Internet Australia is the not-for-profit peak body representing Internet users. IA has repeatedly called on the Federal Government to urgently review its broadband strategy. We did this again in the light of the stark findings in the Essential poll. IA is a chapter of the global Internet Society, the largest network of people and organisations focused on ensuring that the Internet continues to evolve as a platform for innovation, collaboration, economic development and social progress. We enter this debate on the basis of the sound technical knowledge and experience of our highly qualified board and members.

Nowadays access to fast, affordable broadband is not a luxury it is the building block for our economic and social development. I’ve just returned from a United Nations sponsored conference of Internet leaders in Bangkok. A key theme was developing plans for a sustainable future through an inclusive Internet in Asia-Pacific, and it was notable that many of our concerns are shared across the region.

Providing people with the Internet has to be a top priority for all governments. It is a prerequisite to creating a better world based around equality of access to information and the provision of critical services such as health and education online. 2016 is, after all, the National Year of Digital Inclusion [https://www.godigi.org.au/NYDI]

While nbn executives assure us they’re meeting their (self-determined) milestones these are, of course, predicated on deploying a technology mix that is increasingly being seen as inadequate – and not necessarily the preference of everyone at nbn.

In recent weeks it’s been revealed that only about a third of the premises where the FTTN (copper) network is available are actually connected. Could this be evidence of disaffection in the marketplace?

The Government recently announced it would review the NBN wholesale charging mechanism, which many of the RSP’s (retail resellers) have argued is unworkable. This is a good move that IA has applauded, but I’m not sure that it will be enough to significantly increase customer take-up on its own.

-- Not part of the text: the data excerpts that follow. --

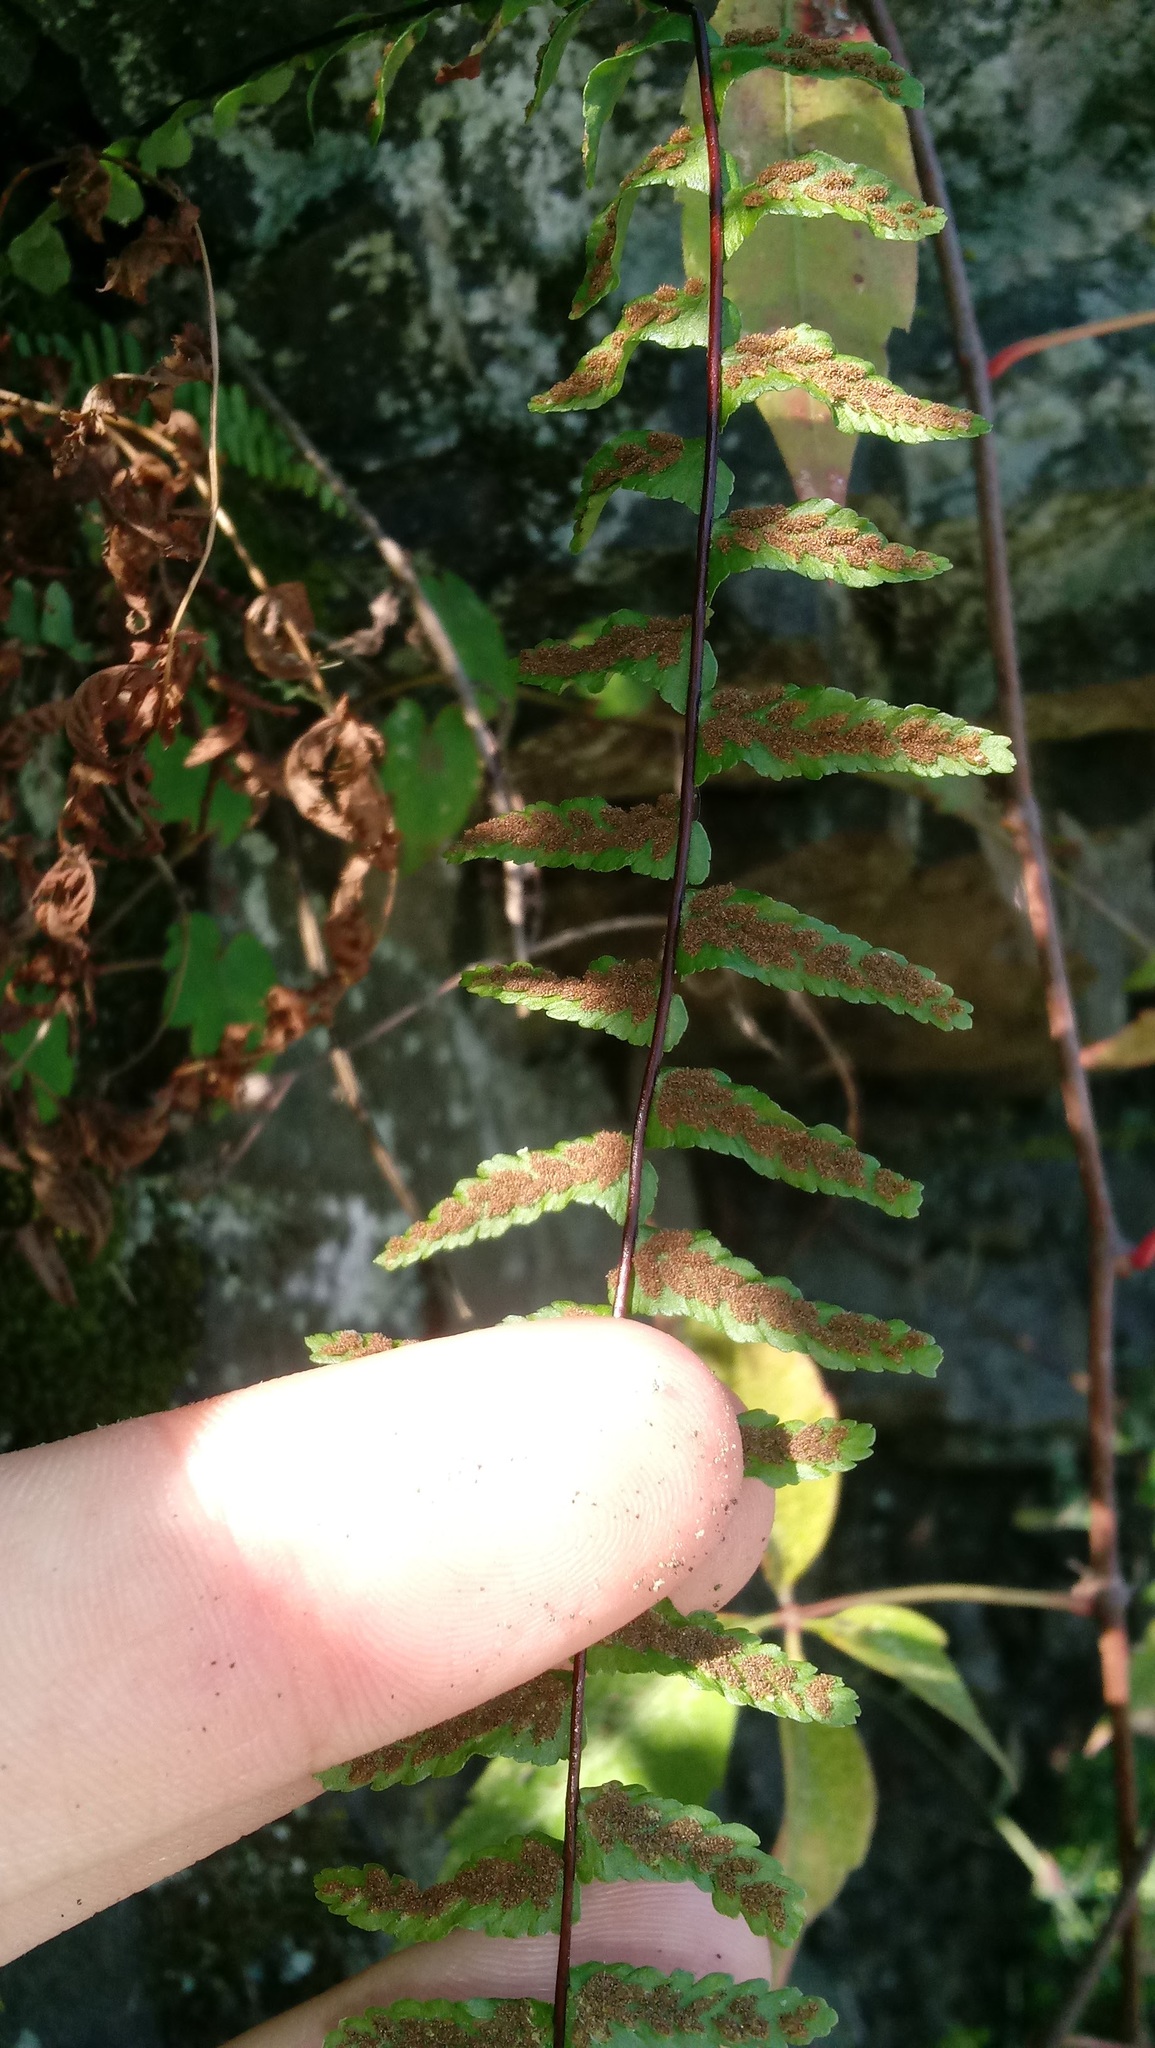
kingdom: Plantae
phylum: Tracheophyta
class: Polypodiopsida
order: Polypodiales
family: Aspleniaceae
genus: Asplenium
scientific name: Asplenium platyneuron
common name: Ebony spleenwort
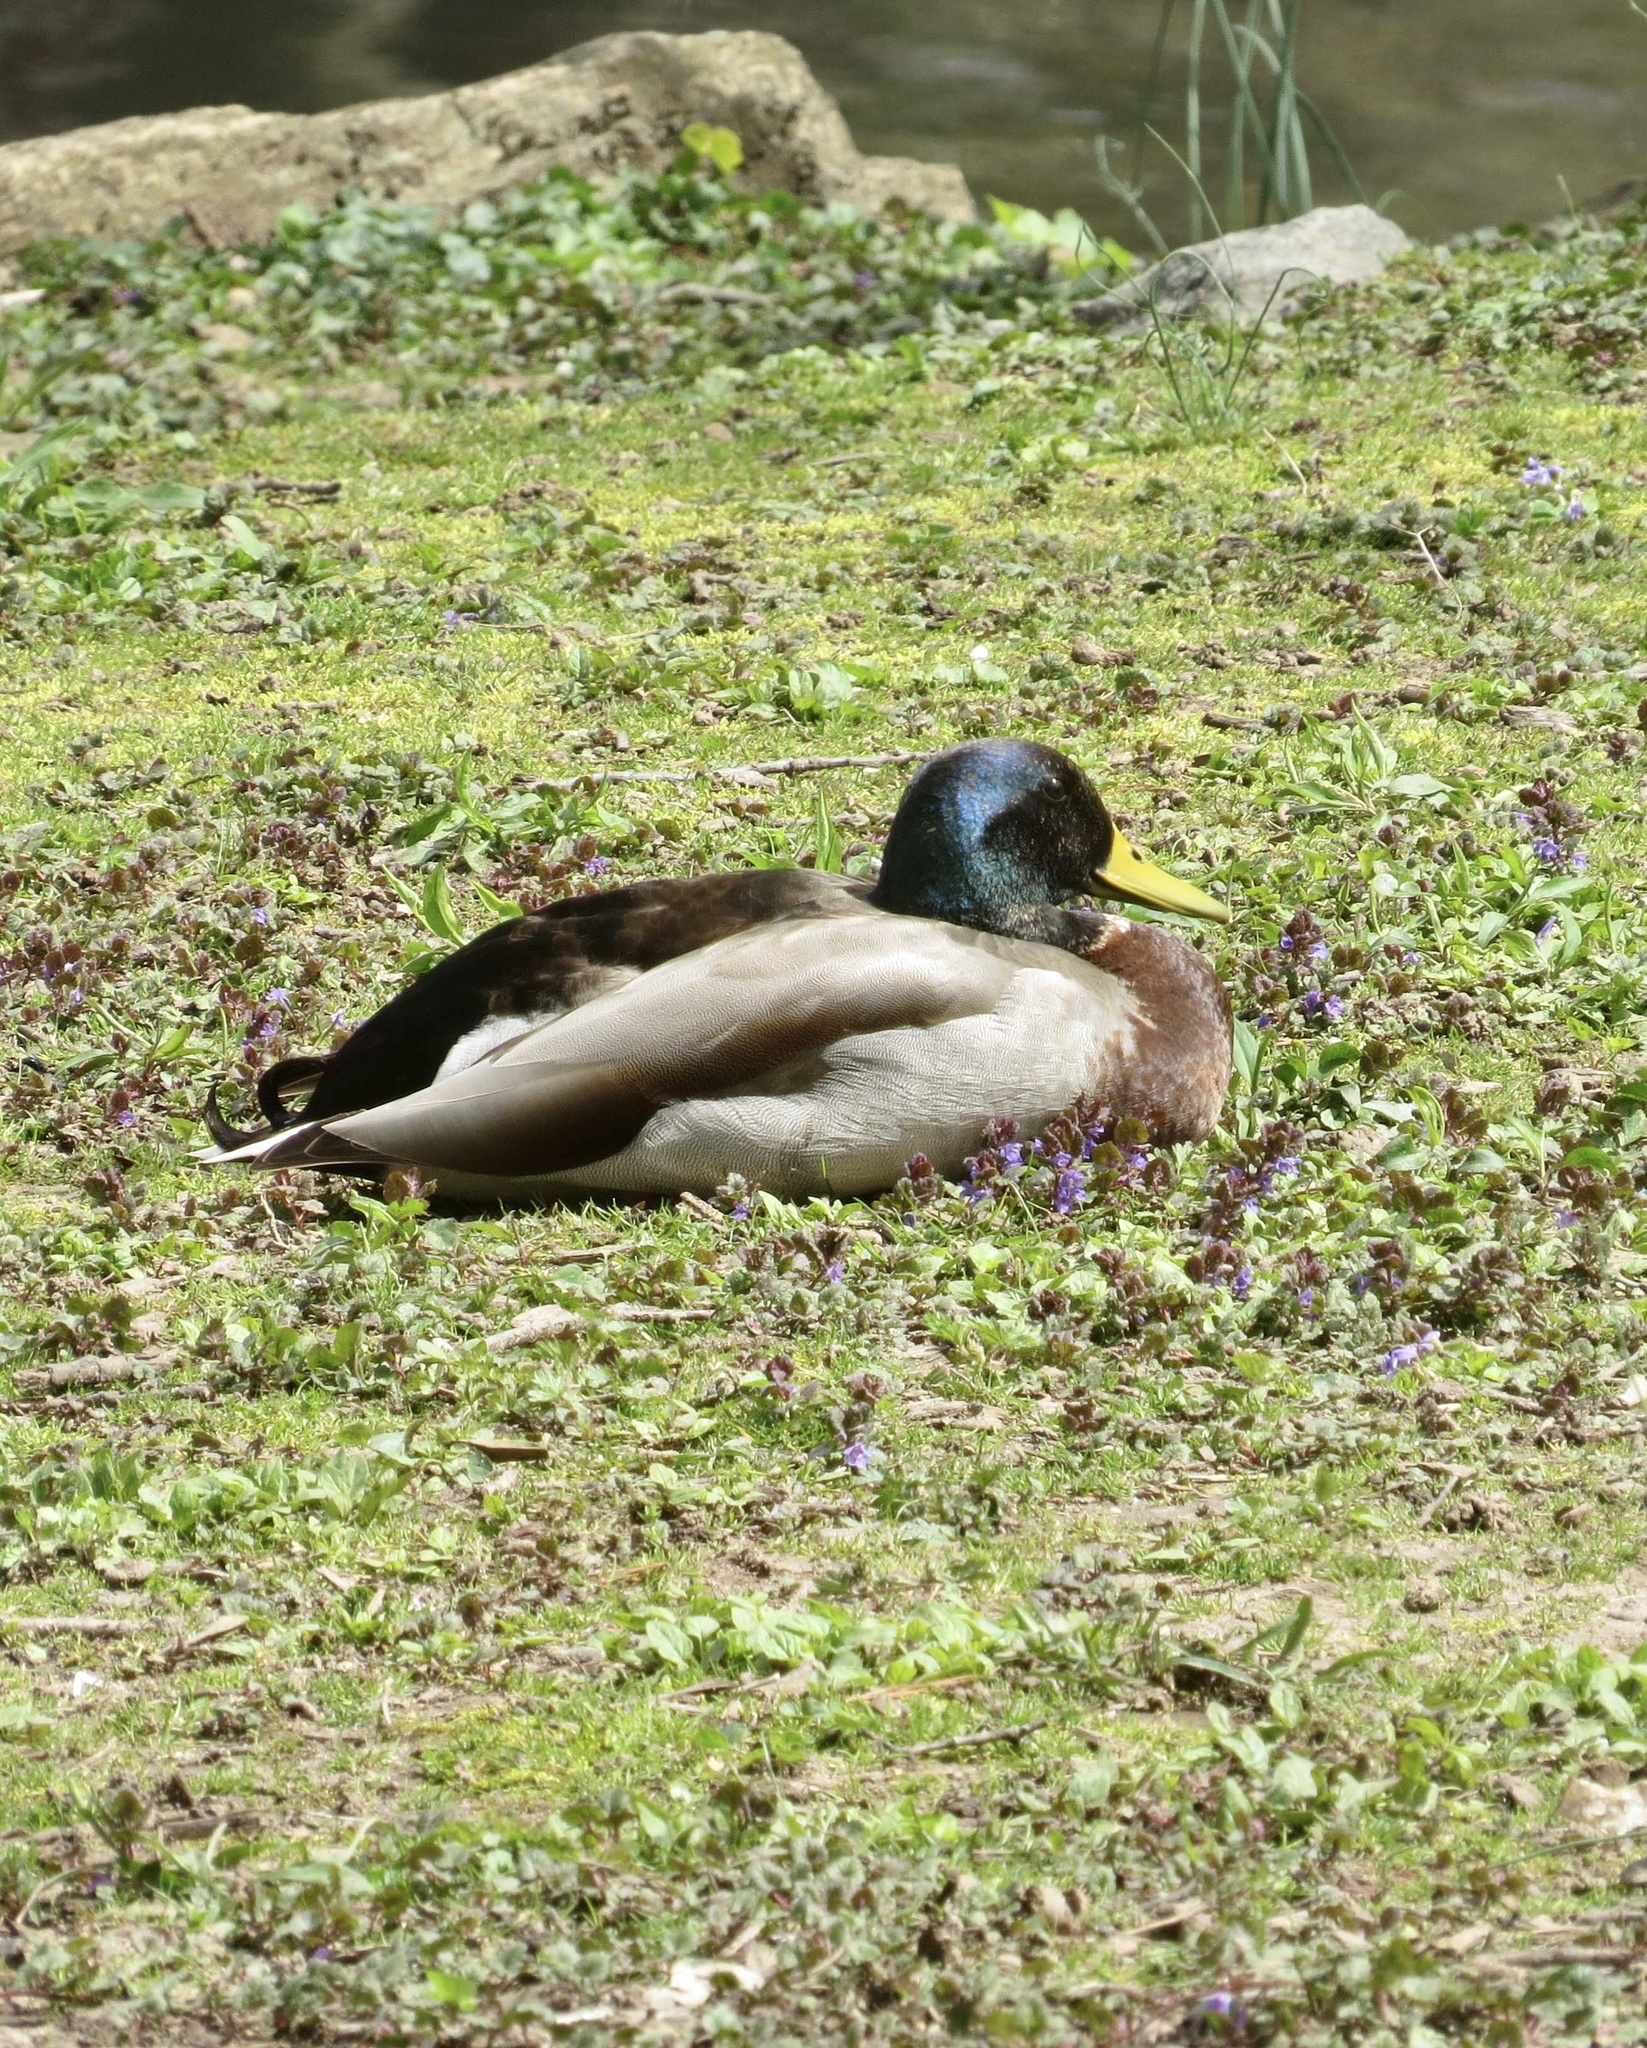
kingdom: Animalia
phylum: Chordata
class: Aves
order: Anseriformes
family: Anatidae
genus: Anas
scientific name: Anas platyrhynchos
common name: Mallard
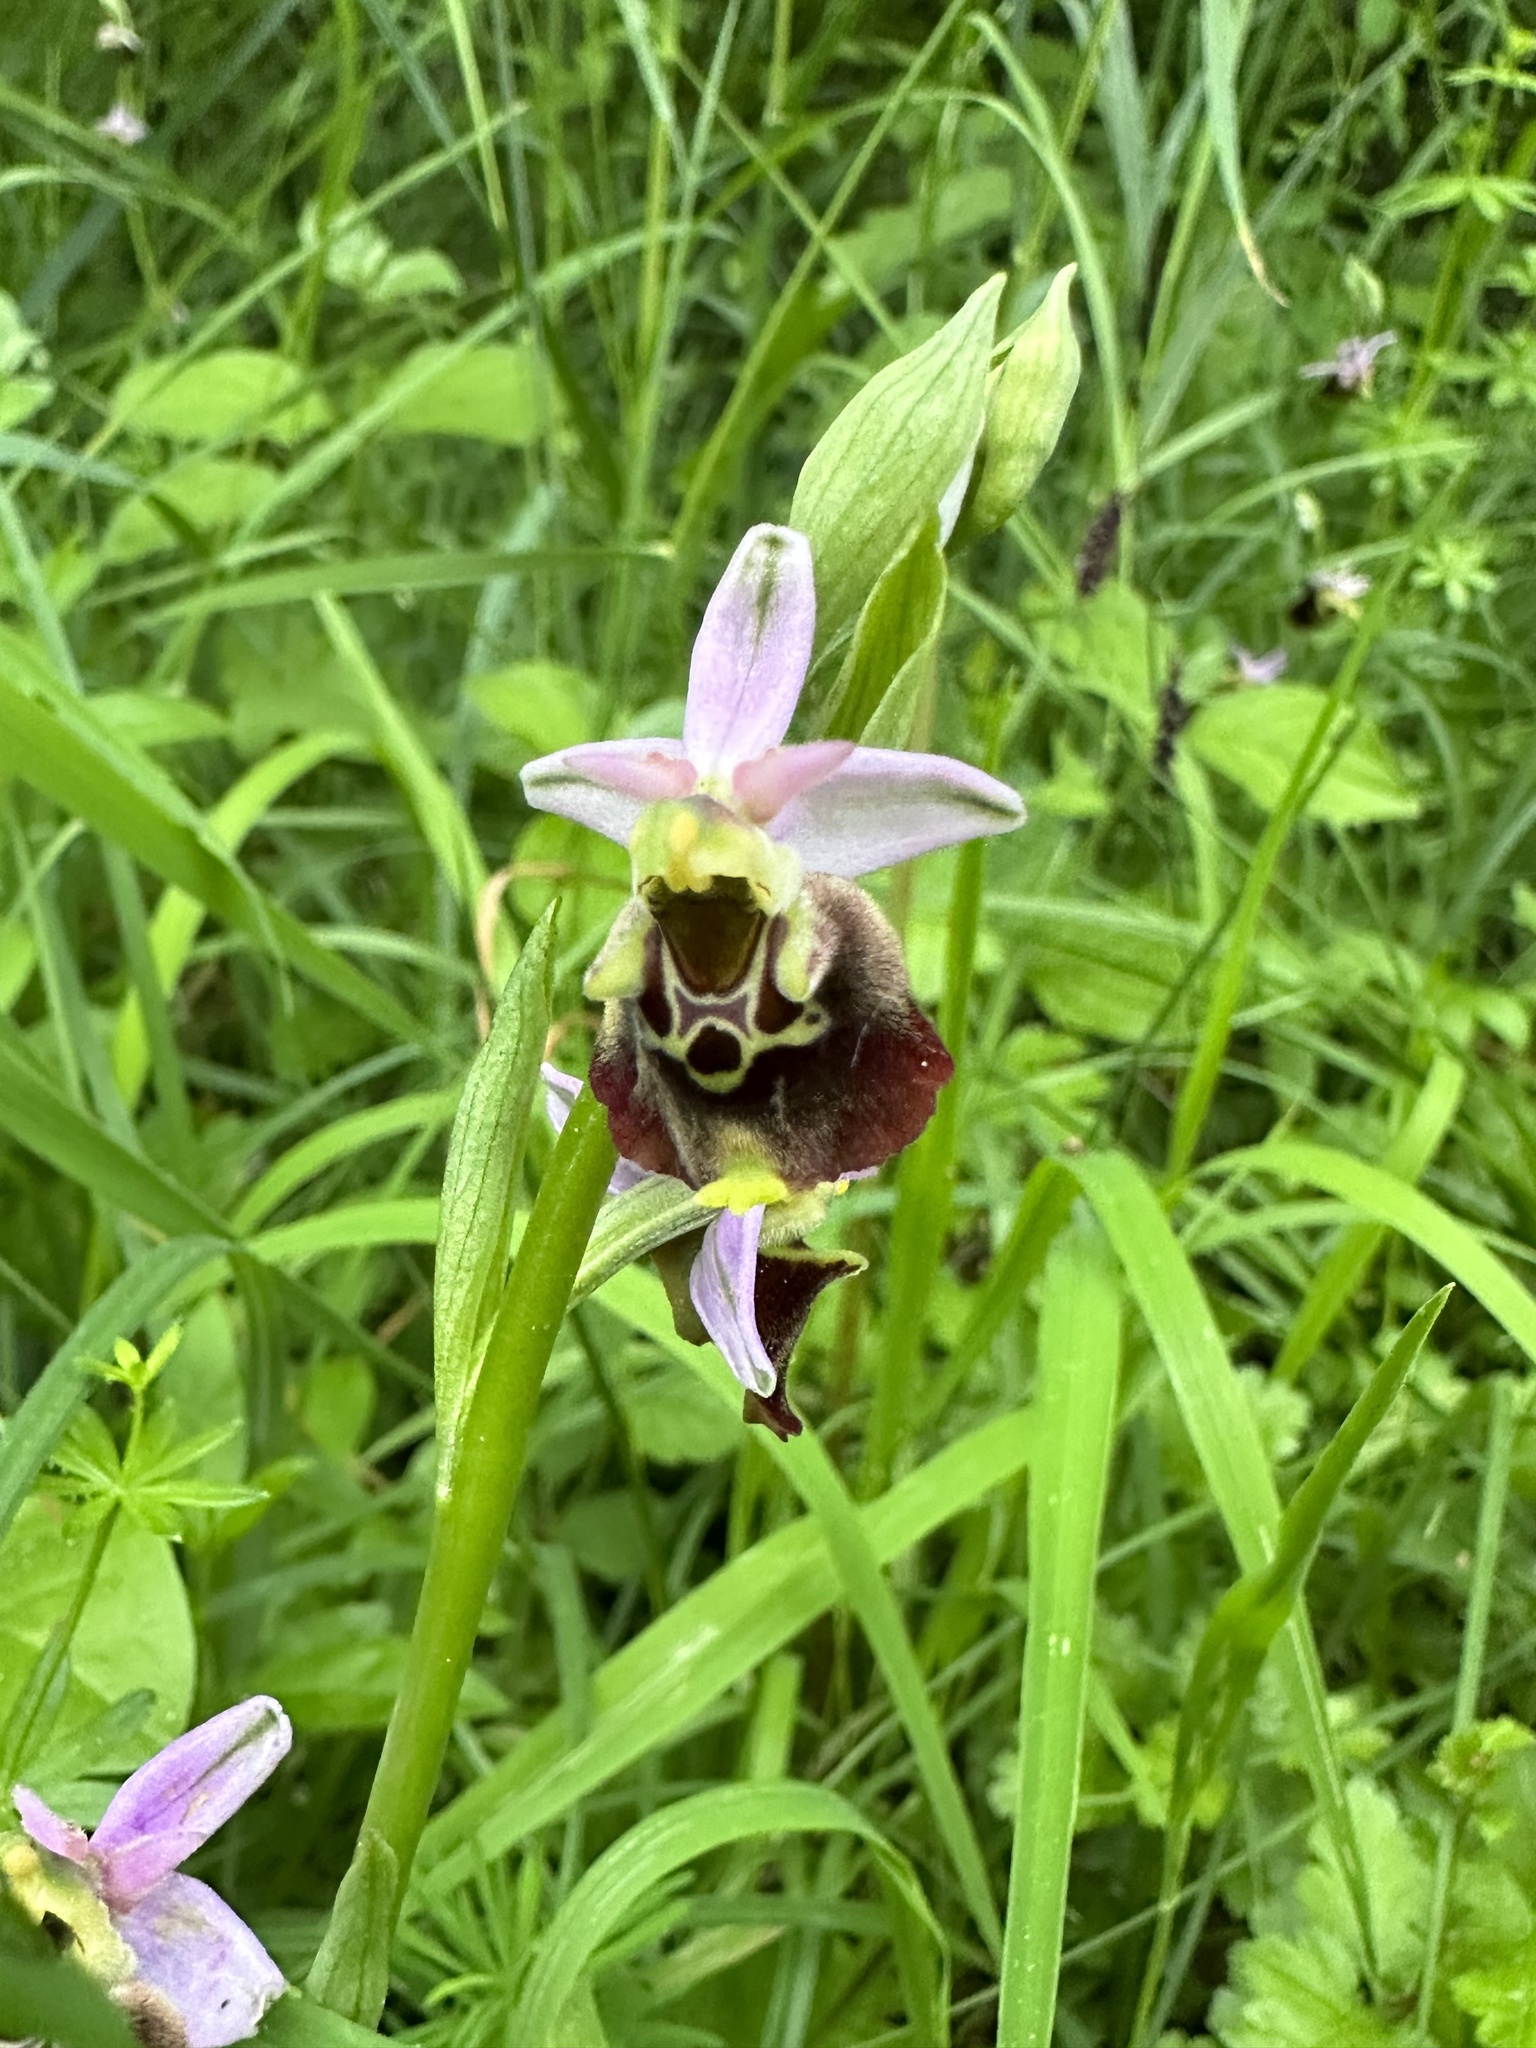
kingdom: Plantae
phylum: Tracheophyta
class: Liliopsida
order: Asparagales
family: Orchidaceae
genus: Ophrys
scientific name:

It seems people are simply not convinced we are on the right technological track right now.

Hopefully the Essential poll results will help prompt a return to building a 21st Century broadband network. The first step needs to be abandoning copper wires in favour of a fibre rollout, except of course in the remote areas where fixed wireless or satellite is the only financially viable option.

LAURIE PATTON is CEO of Internet Australia. The views expressed in this article are his own (but clearly shared by many).